DIRECTIONS ▸
Retype every line of text in the listing below character for character, and leave the pictures out of your answer.

(Text extractions by page)

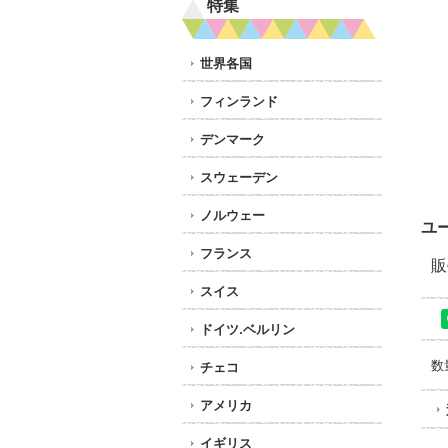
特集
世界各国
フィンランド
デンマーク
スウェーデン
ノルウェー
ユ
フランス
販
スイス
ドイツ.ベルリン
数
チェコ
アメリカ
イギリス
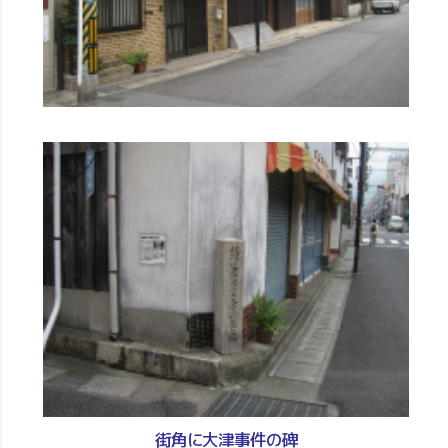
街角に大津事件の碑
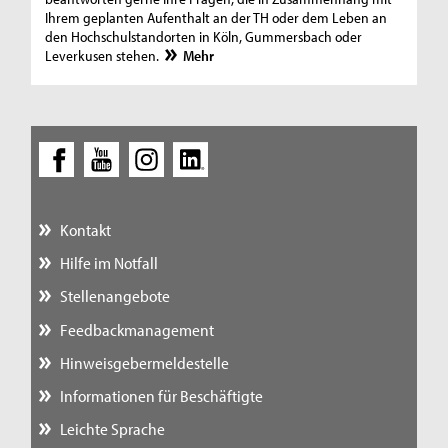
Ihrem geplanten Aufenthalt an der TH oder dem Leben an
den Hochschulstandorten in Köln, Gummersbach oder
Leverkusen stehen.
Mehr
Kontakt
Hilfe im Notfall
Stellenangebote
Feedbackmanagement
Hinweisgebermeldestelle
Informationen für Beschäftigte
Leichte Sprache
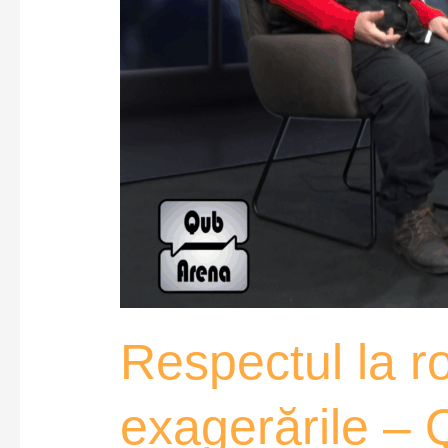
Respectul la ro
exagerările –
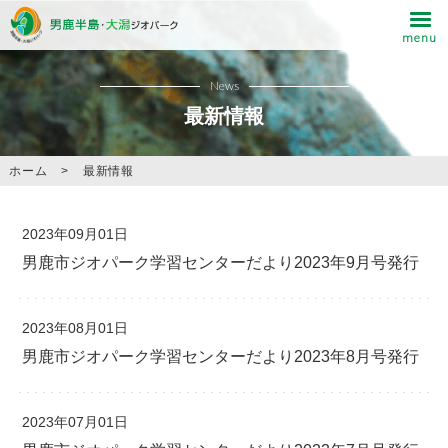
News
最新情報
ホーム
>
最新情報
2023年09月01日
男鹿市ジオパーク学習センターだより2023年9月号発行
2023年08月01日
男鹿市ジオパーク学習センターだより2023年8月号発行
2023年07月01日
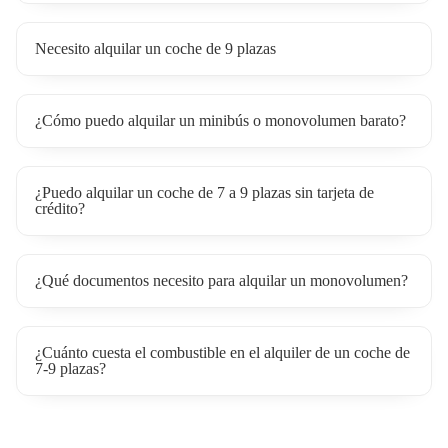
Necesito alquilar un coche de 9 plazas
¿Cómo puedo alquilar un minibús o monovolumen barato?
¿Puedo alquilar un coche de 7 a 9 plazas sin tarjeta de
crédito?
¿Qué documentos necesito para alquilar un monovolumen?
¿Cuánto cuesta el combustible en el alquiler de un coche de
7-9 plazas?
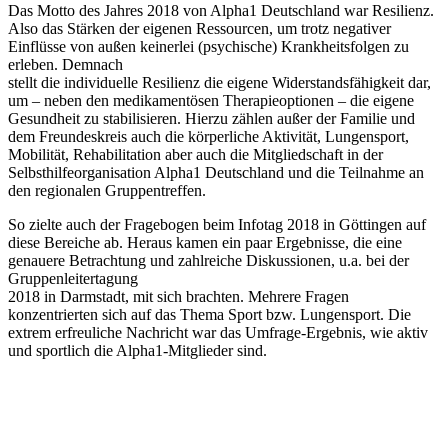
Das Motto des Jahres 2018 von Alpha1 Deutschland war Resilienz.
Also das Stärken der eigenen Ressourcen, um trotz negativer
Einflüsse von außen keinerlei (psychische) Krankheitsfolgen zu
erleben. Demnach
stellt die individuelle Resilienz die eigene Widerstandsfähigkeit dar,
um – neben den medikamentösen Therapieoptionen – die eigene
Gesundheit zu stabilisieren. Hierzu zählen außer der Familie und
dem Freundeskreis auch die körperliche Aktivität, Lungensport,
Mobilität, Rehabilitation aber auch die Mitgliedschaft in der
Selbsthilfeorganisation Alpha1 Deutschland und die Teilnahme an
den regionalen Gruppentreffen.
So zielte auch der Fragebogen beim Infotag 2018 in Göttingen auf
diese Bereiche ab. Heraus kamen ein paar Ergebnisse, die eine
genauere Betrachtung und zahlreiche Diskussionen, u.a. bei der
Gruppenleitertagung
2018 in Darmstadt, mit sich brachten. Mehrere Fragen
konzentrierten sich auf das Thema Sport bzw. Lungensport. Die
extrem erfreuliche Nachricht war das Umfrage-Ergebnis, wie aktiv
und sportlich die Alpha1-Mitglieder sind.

YOUR SOLUTION ▸
特集
世界各国
フィンランド
デンマーク
スウェーデン
ノルウェー
ユ
フランス
販
スイス
ドイツ.ベルリン
数
チェコ
アメリカ
イギリス
街角に大津事件の碑
Ihrem geplanten Aufenthalt an der TH oder dem Leben an
den Hochschulstandorten in Köln, Gummersbach oder
Leverkusen stehen.
Mehr
Kontakt
Hilfe im Notfall
Stellenangebote
Feedbackmanagement
Hinweisgebermeldestelle
Informationen für Beschäftigte
Leichte Sprache
Respectul la ro
exagerările –
News
最新情報
ホーム
>
最新情報
2023年09月01日
男鹿市ジオパーク学習センターだより2023年9月号発行
2023年08月01日
男鹿市ジオパーク学習センターだより2023年8月号発行
2023年07月01日
Necesito alquilar un coche de 9 plazas
¿Cómo puedo alquilar un minibús o monovolumen barato?
¿Puedo alquilar un coche de 7 a 9 plazas sin tarjeta de
crédito?
¿Qué documentos necesito para alquilar un monovolumen?
¿Cuánto cuesta el combustible en el alquiler de un coche de
7-9 plazas?
Das Motto des Jahres 2018 von Alpha1 Deutschland war Resilienz.
Also das Stärken der eigenen Ressourcen, um trotz negativer
Einflüsse von außen keinerlei (psychische) Krankheitsfolgen zu
erleben. Demnach
stellt die individuelle Resilienz die eigene Widerstandsfähigkeit dar,
um – neben den medikamentösen Therapieoptionen – die eigene
Gesundheit zu stabilisieren. Hierzu zählen außer der Familie und
dem Freundeskreis auch die körperliche Aktivität, Lungensport,
Mobilität, Rehabilitation aber auch die Mitgliedschaft in der
Selbsthilfeorganisation Alpha1 Deutschland und die Teilnahme an
den regionalen Gruppentreffen.
So zielte auch der Fragebogen beim Infotag 2018 in Göttingen auf
diese Bereiche ab. Heraus kamen ein paar Ergebnisse, die eine
genauere Betrachtung und zahlreiche Diskussionen, u.a. bei der
Gruppenleitertagung
2018 in Darmstadt, mit sich brachten. Mehrere Fragen
konzentrierten sich auf das Thema Sport bzw. Lungensport. Die
extrem erfreuliche Nachricht war das Umfrage-Ergebnis, wie aktiv
und sportlich die Alpha1-Mitglieder sind.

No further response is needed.